[ オピニオン ]
(2018/3/26 05:00)
米中の二大大国が“貿易戦争”に陥る可能性を懸念し、為替相場はリスク回避の円高基調にある。日本は先行き不透明な相場を過度に警戒せず、米国を除く環太平洋連携協定(TPP11)の早期発効を主導するなど、自由貿易の枠組みを堅持する役割を担いたい。
トランプ米政権が強硬に保護主義を推し進めている。鉄鋼・アルミニウムに新たな関税を課す輸入制限を講じたのに続き、中国の知的財産権侵害をめぐり通商法301条に基づく大統領令に署名した。11月の米中間選挙を控えて貿易赤字削減策を表明することで、脱工業化が遅れた“ラストベルト”での支持固めとの思惑が覗く。
一連の保護貿易は世界貿易機関(WTO)ルールの枠組みでは対中貿易赤字を改善できないとの米側の判断がある。中国製鋼材の多くが他国を迂回(うかい)して米国に流入しているとされ、知的財産権をめぐる中国の商慣習も一向に是正されない。
問題は、中国をはじめ主要国が報復措置を講じれば世界経済の成長が鈍化する懸念があること。
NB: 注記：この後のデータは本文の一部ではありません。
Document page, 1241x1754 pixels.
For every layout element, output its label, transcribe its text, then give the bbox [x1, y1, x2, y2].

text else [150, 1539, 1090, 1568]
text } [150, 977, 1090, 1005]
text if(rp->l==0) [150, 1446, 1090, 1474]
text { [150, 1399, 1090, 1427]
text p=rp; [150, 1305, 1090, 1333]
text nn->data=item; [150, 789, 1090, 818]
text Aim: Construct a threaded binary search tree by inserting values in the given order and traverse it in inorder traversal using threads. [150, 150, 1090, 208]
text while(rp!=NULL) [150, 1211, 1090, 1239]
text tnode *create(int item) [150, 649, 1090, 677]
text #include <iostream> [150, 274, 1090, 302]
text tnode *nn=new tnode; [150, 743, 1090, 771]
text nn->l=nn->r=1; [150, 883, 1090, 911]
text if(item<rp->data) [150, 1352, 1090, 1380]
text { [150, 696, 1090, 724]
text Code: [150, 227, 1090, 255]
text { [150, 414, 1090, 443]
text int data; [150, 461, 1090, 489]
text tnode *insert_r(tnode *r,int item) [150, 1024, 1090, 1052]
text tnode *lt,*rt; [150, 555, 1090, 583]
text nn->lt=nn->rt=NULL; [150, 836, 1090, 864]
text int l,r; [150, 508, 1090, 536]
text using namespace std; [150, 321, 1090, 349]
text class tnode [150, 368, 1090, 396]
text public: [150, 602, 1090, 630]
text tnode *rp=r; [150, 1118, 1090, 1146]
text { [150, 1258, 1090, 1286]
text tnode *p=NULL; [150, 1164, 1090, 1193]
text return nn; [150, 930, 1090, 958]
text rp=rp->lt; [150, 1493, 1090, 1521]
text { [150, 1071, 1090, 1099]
さらに鉄鋼・アルミニウムの輸入制限を解除する見返りに新たな市場開放を求められるなど、日本にも少なからぬ影響が及ぶ可能性が残る点だ。
日本の対米輸出は高級鋼材が多く、代替が難しいため影響は軽微との指摘がある。だが米国が輸入制限解除の条件として2国間の自由貿易協定(FTA)交渉を迫る可能性がある。トランプ政権は自動車や農畜産物の市場開放をかねて訴えている。
日本としてはTPP11の承認案を今国会で早期に成立させ、11カ国中で最も早く国内批准を済ませたい。トランプ大統領は一方で条件付きながらTPP復帰の可能性に言及しており、日本はTPP11の早期発効を主導することで米国の保護貿易路線を牽制してもらいたい。
足元の円高基調も、米中が通商面で歩み寄り、堅調な米国経済を市場が見直せばドル高基調に戻る可能性がある。日本は為替動向に一喜一憂せず、自由貿易が米国の国益に資することを粘り強く訴え続けたい。